## Work request
Transcribe the data exactly. Pictures stay out.

## Data for this task
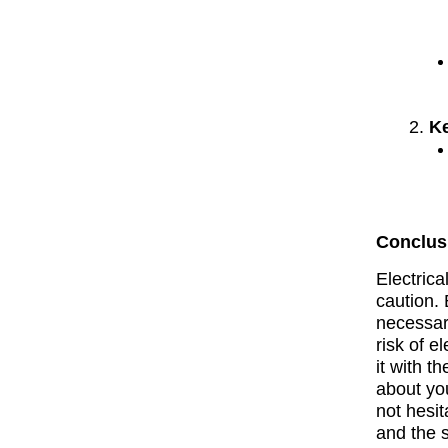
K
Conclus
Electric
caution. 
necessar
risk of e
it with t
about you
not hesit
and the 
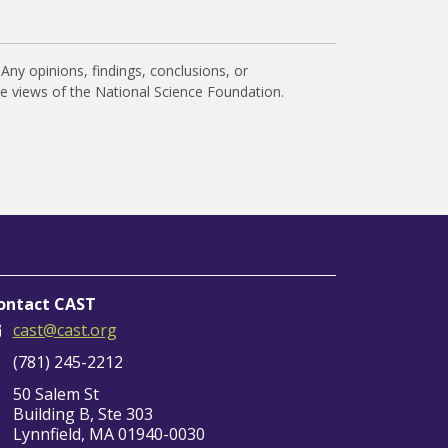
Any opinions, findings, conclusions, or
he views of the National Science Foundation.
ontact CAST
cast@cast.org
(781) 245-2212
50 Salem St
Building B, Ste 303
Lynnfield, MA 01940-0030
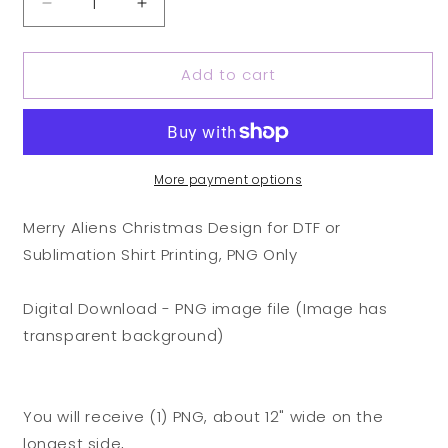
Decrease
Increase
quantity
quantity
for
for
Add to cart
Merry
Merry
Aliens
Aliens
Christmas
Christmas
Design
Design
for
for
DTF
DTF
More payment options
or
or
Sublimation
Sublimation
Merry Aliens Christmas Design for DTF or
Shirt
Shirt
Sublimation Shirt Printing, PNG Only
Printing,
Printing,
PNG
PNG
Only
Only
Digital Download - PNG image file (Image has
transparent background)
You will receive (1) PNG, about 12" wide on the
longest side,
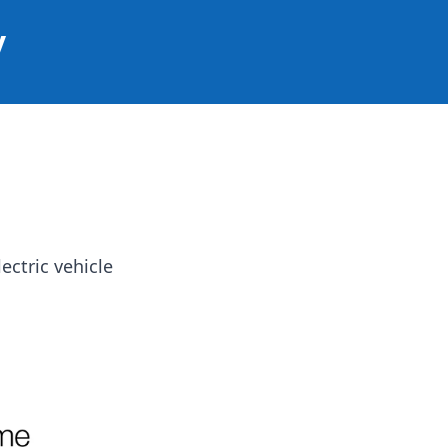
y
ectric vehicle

## Output below
K
Conclus
Electric
caution. 
necessar
risk of e
it with t
about you
not hesit
and the 
Any opinions, findings, conclusions, or
he views of the National Science Foundation.
ontact CAST
cast@cast.org
(781) 245-2212
50 Salem St
Building B, Ste 303
Lynnfield, MA 01940-0030
Decrease
Increase
quantity
quantity
for
for
Add to cart
Merry
Merry
Aliens
Aliens
Christmas
Christmas
Design
Design
for
for
DTF
DTF
More payment options
or
or
Sublimation
Sublimation
Merry Aliens Christmas Design for DTF or
Shirt
Shirt
Sublimation Shirt Printing, PNG Only
Printing,
Printing,
PNG
PNG
Only
Only
Digital Download - PNG image file (Image has
transparent background)
You will receive (1) PNG, about 12" wide on the
longest side,
y
ectric vehicle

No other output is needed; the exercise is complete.